Materials provided:
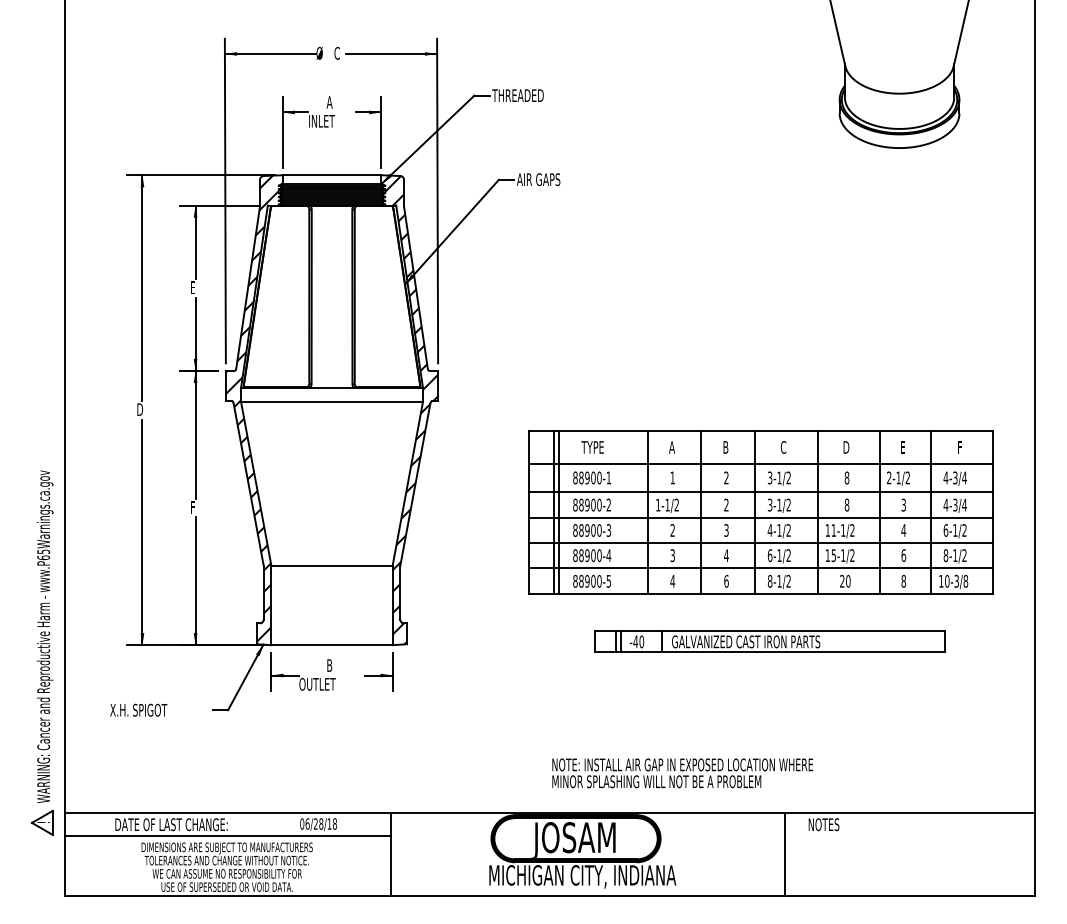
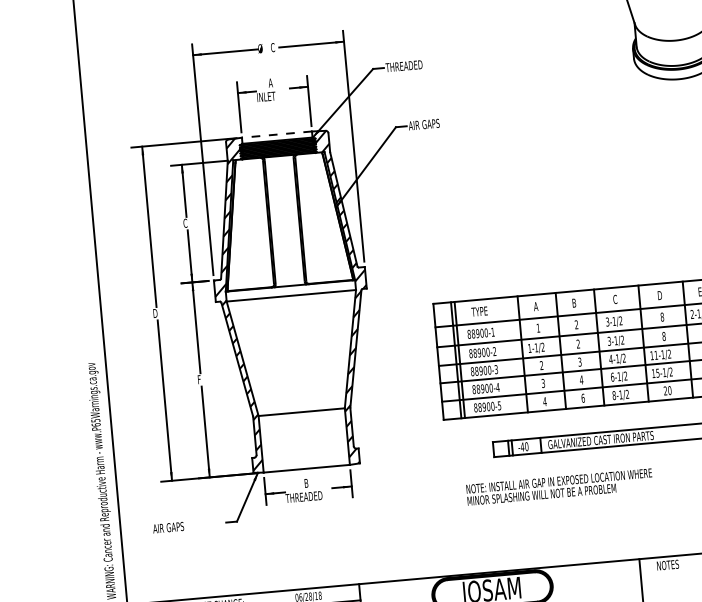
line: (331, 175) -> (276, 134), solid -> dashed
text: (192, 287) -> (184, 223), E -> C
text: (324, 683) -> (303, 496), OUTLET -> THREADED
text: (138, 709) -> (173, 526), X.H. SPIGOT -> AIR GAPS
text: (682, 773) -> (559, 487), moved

==

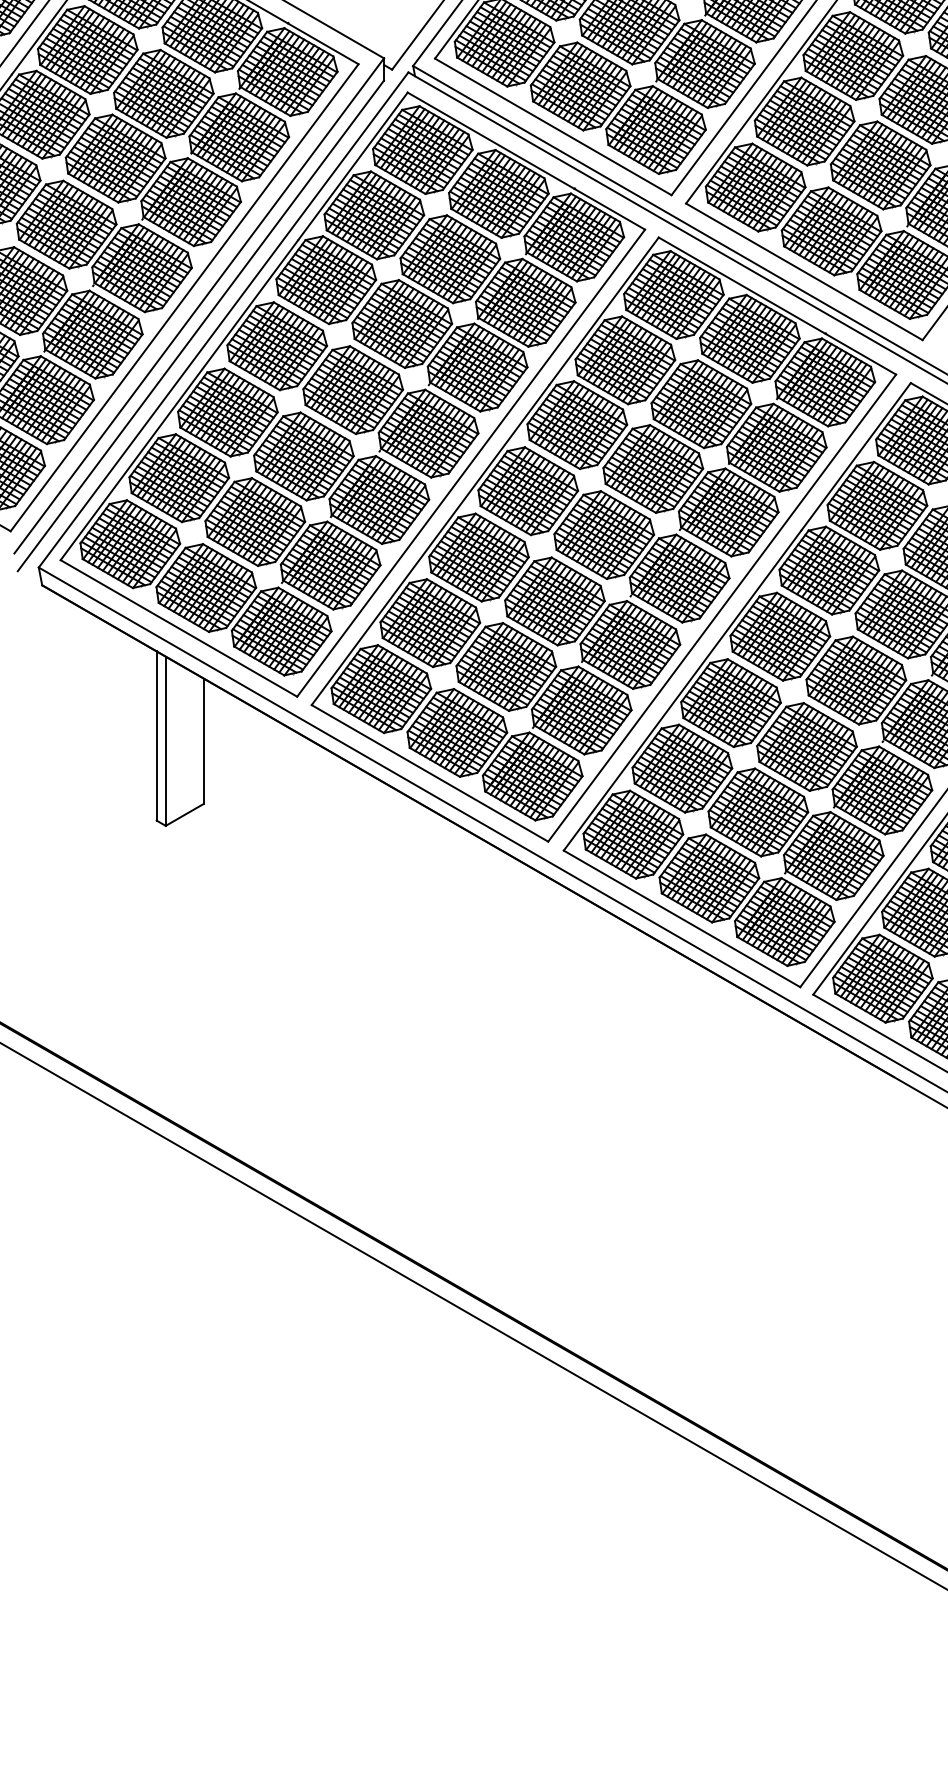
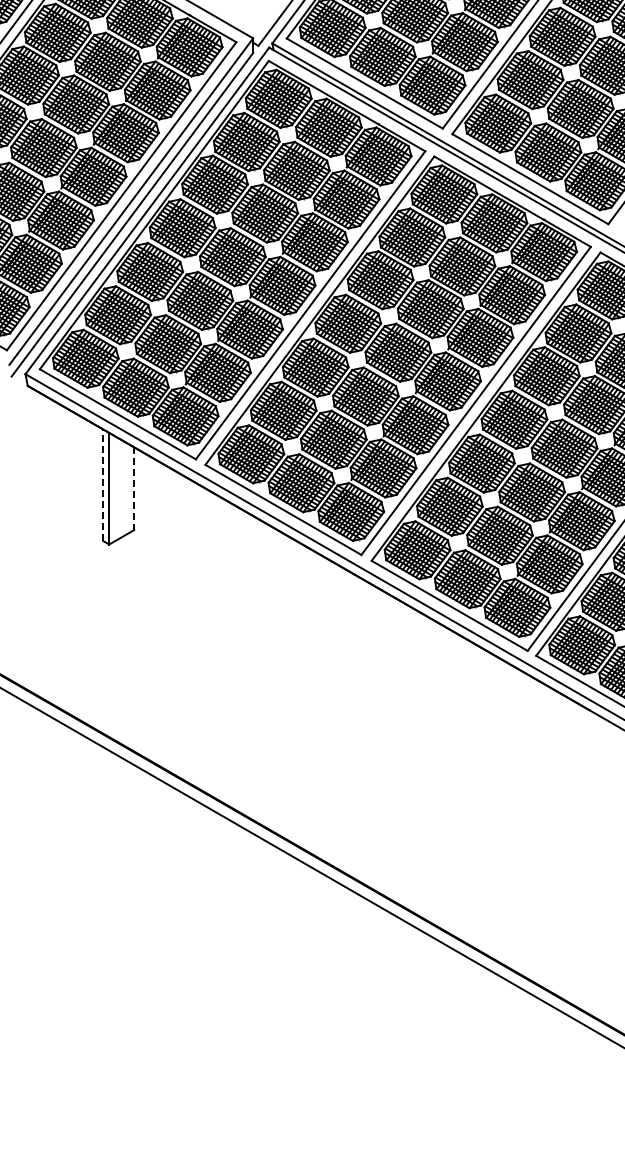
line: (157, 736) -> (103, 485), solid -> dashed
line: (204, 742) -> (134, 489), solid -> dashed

About this exercise: Which lines above run from the one containing "line: (331, 175)" to the one containing "text: (682, 773) -> (559, 487), moved"? Give them again exactly, both ends included.

Solution to this problem:
line: (331, 175) -> (276, 134), solid -> dashed
text: (192, 287) -> (184, 223), E -> C
text: (324, 683) -> (303, 496), OUTLET -> THREADED
text: (138, 709) -> (173, 526), X.H. SPIGOT -> AIR GAPS
text: (682, 773) -> (559, 487), moved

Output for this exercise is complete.